14 Feb 2023

Dad proud, relieved at Jacinda Ardern's decision to relinquish PM role

3:35 pm on 14 February 2023
WELLINGTON, NEW ZEALAND - OCTOBER 26:  Prime Minister Jacinda Ardern hugs her father Ross Ardern at Parliament following a swearing-in ceremony at Government House on October 26, 2017 in Wellington, New Zealand. After failing to win an outright majority in the general election on September 23, Labour entered into a coalition agreement with the New Zealand First and Greens parties.  (Photo by Hagen Hopkins/Getty Images)

Jacinda Ardern hugs her father, Ross Ardern, after she was sworn in as prime minister in October 2017. Photo: Getty Images / Hagen Hopkins

The former administrator of Tokelau, Ross Ardern, is pleased his daughter also has 'former' in front of her title.

"I'm looking at the window, because my daughter and granddaughter are coming to see us this weekend, she would never have been able to do that," Ross Ardern said.

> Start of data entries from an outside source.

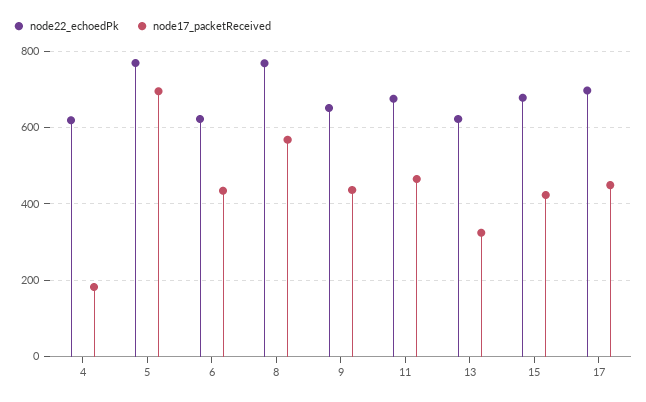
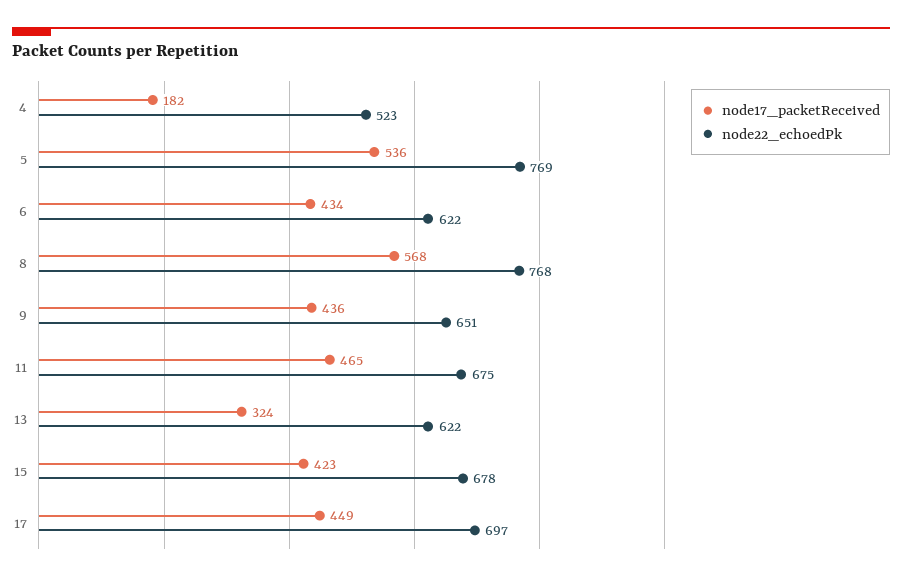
  {
    "node22_echoedPk": {
-     "4": 620,
+     "4": 523,
      "5": 769,
      "6": 622,
      "8": 768,
      "9": 651,
      "11": 675,
      "13": 622,
      "15": 678,
      "17": 697
    },
    "node17_packetReceived": {
      "4": 182,
-     "5": 700,
+     "5": 536,
      "6": 434,
      "8": 568,
      "9": 436,
      "11": 465,
      "13": 324,
      "15": 423,
      "17": 449
    }
  }

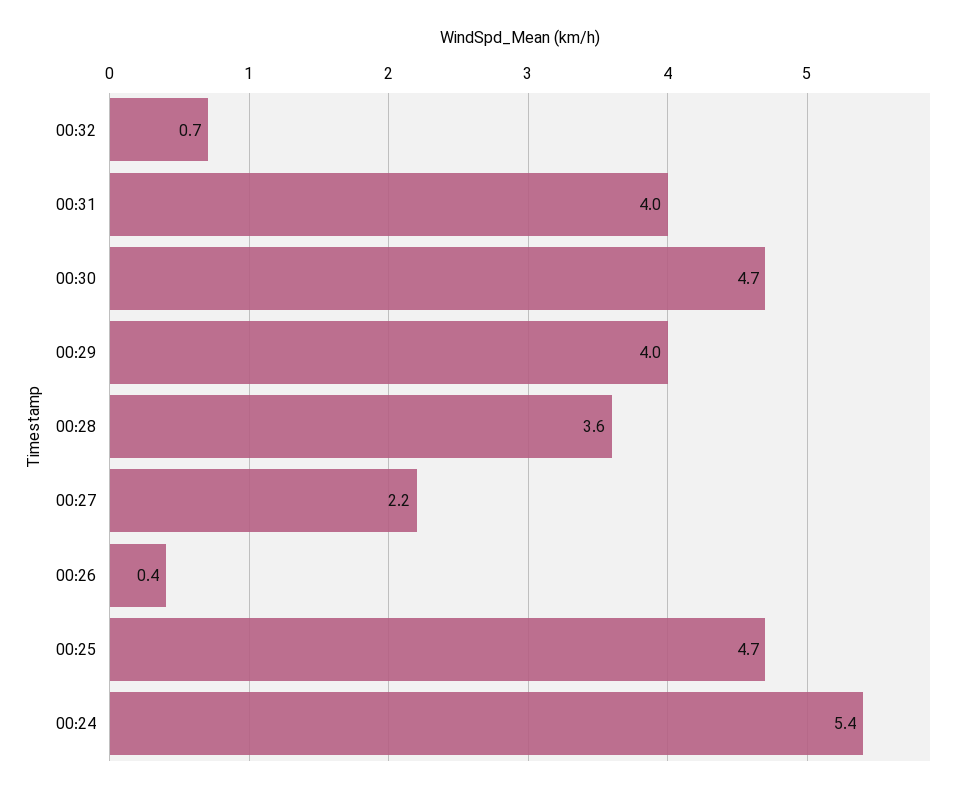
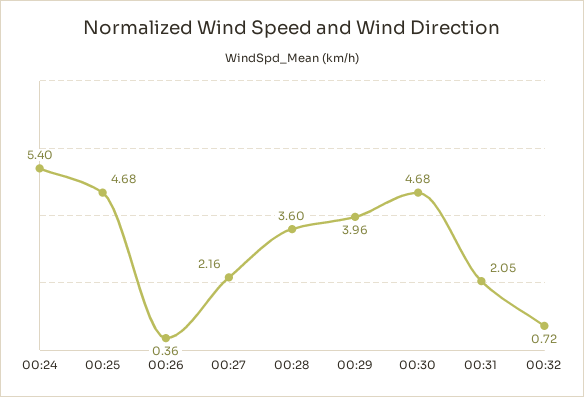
  {
    "00:32": 0.72,
-   "00:31": 4,
+   "00:31": 2.05,
    "00:30": 4.68,
    "00:29": 3.96,
    "00:28": 3.6,
    "00:27": 2.16,
    "00:26": 0.36,
    "00:25": 4.68,
    "00:24": 5.4
  }

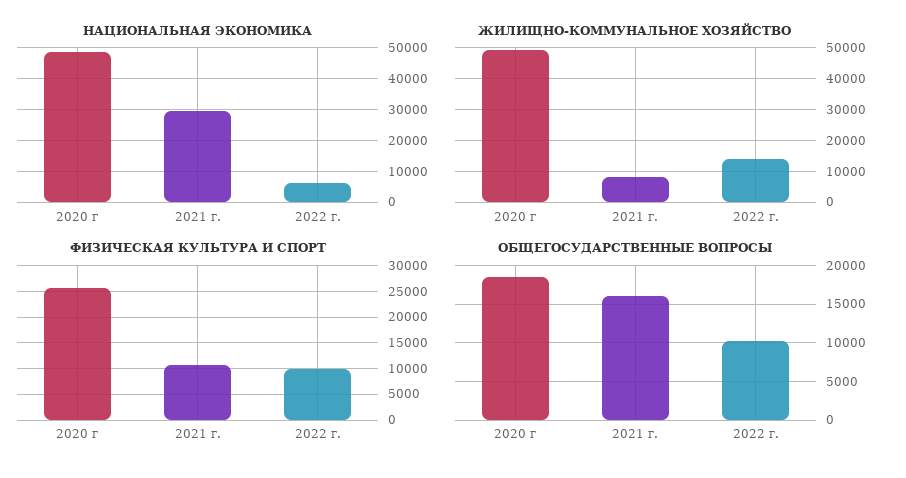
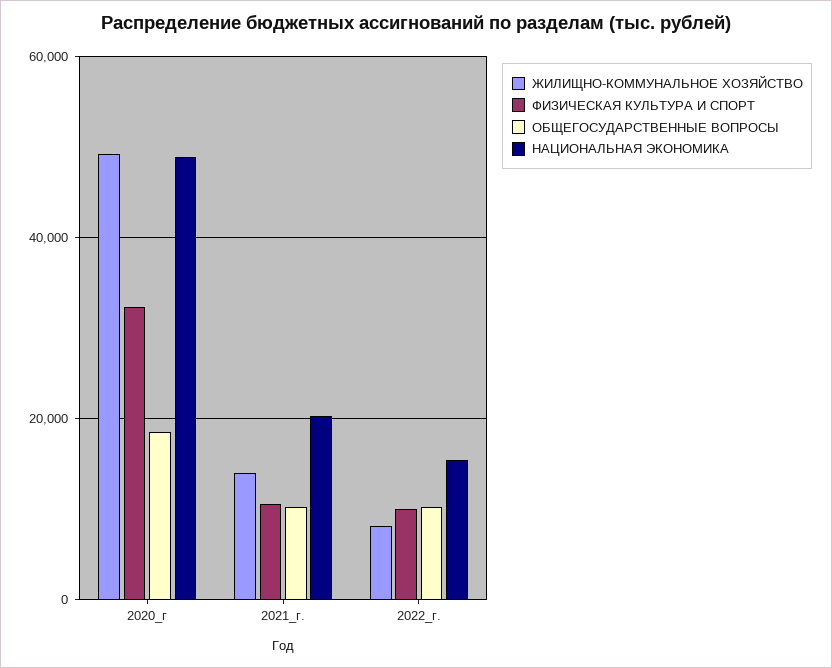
  {
    "НАЦИОНАЛЬНАЯ ЭКОНОМИКА": {
      "2020 г": 48000,
-     "2021 г.": 30000,
+     "2021 г.": 20000,
-     "2022 г.": 6000
+     "2022 г.": 16000
    },
    "ЖИЛИЩНО-КОММУНАЛЬНОЕ ХОЗЯЙСТВО": {
      "2020 г": 50000,
-     "2021 г.": 8000,
+     "2021 г.": 14000,
-     "2022 г.": 14000
+     "2022 г.": 8000
    },
    "ФИЗИЧЕСКАЯ КУЛЬТУРА И СПОРТ": {
-     "2020 г": 25000,
+     "2020 г": 32000,
      "2021 г.": 10000,
      "2022 г.": 10000
    },
    "ОБЩЕГОСУДАРСТВЕННЫЕ ВОПРОСЫ": {
      "2020 г": 18000,
-     "2021 г.": 16000,
+     "2021 г.": 10000,
      "2022 г.": 10000
    }
  }

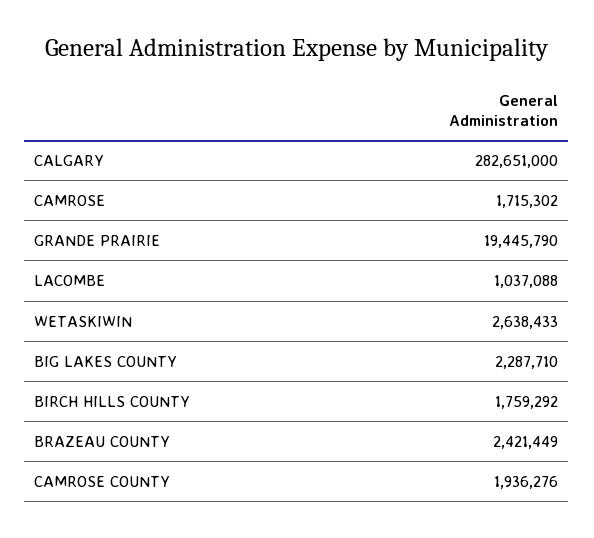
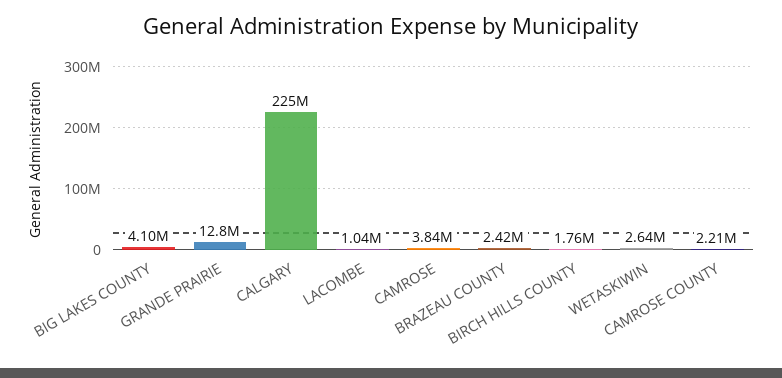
  {
-   "CALGARY": 282651000,
+   "CALGARY": 225000000,
-   "CAMROSE": 1715302,
+   "CAMROSE": 3840000,
-   "GRANDE PRAIRIE": 19445790,
+   "GRANDE PRAIRIE": 12800000,
    "LACOMBE": 1037088,
    "WETASKIWIN": 2638433,
-   "BIG LAKES COUNTY": 2287710,
+   "BIG LAKES COUNTY": 4100000,
    "BIRCH HILLS COUNTY": 1759292,
    "BRAZEAU COUNTY": 2421449,
-   "CAMROSE COUNTY": 1936276
+   "CAMROSE COUNTY": 2210000
  }

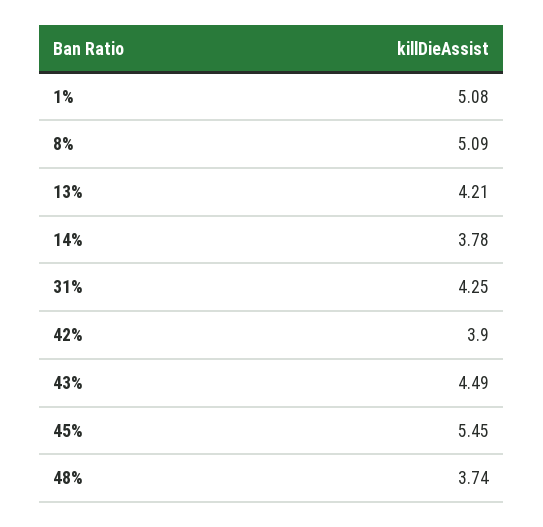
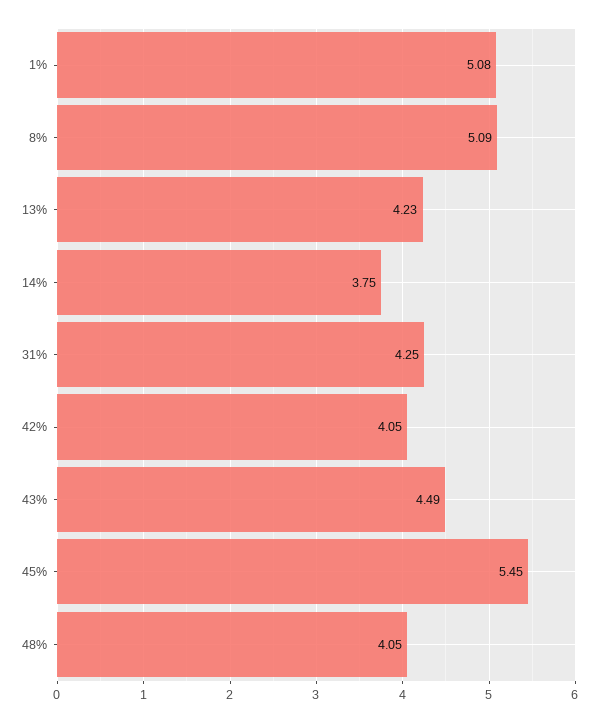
  {
    "1%": 5.08,
    "8%": 5.09,
-   "13%": 4.21,
+   "13%": 4.23,
-   "14%": 3.78,
+   "14%": 3.75,
    "31%": 4.25,
-   "42%": 3.9,
+   "42%": 4.05,
    "43%": 4.49,
    "45%": 5.45,
-   "48%": 3.74
+   "48%": 4.05
  }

Speaking to Tokelauans in his thank you message via Zoom he asked everyone to listen to his daughter's maiden speech where she said: "Give me the courage to leave if I run out of oompf".

"And that's exactly what she did. Her tank was empty, as she put it."

Ross Ardern said he was a proud dad.

"We were the proudest parents in the world when she became the prime minister of New Zealand."

Laurell and Ross Ardern speak to media about Jacinda Ardern and Clarke Gayford's baby girl.

Photo: RNZ / Pete Archibald

He called her decision to step down a courageous one.

"We didn't shed too many tears of sadness. We felt encouraged by her, we felt for her," he said.

He said his daughter was always interested in what was happening in Tokelau.

"Jacinda worked hard for Tokelau at the highest level.

"If I was in Wellington, staying at Premier House, she would ask me, 'And how are things in Tokelau?' and 'How are the people of Tokelau?'.

"She was always interested in what was happening on the atolls and I think that will remain forever."

Prime Minister Jacinda Ardern is greeted by her father Ross Ardern, the High Commissioner.

Jacinda Ardern greets her father during a visit to Tokelau while she was prime minister. Photo: Pool photo / Michael Craig / New Zealand Herald

Visiting Tokelau was not a privilege that everybody got to enjoy, he said.

"She has told me that it was one of the rare privileges of her position as prime minister, to be able to go to Tokelau, see what Tokelau was about.

"And to be able to encourage and enthuse the people of Tokelau to continue to survive with their culture intact, and their language intact, and be able to bring up their children in a manner that their forebears would be pleased with and enthused about.

"She has a great deal of time for Tokelau as she does with Niue."

Tokelau is a realm nation of New Zealand but the New Zealand government says it respects the traditional governance structures that are "integral to community life in Tokelau".

Waiting for boats to bring in their catches

People wait to bring in their catches on Tokelau. Photo: Elena Pasilio

Pathway to self-governance on the horizon

Village leaders in Tokelau are set to discuss a pathway to self-governance following the national election.

The general manager of the Office of Tokelau, Tino Vitale, said following the election the new government would need to work through a plan to mark the 100-year anniversary of Tokelau being governed by New Zealand.

"The conversation, it's already been approved by the General Fono to start in the villages," Vitale said.

That would be one of the areas also that the new government will be looking at, given the 2026 anniversary was close.

"So that conversation may become a priority in the next three years."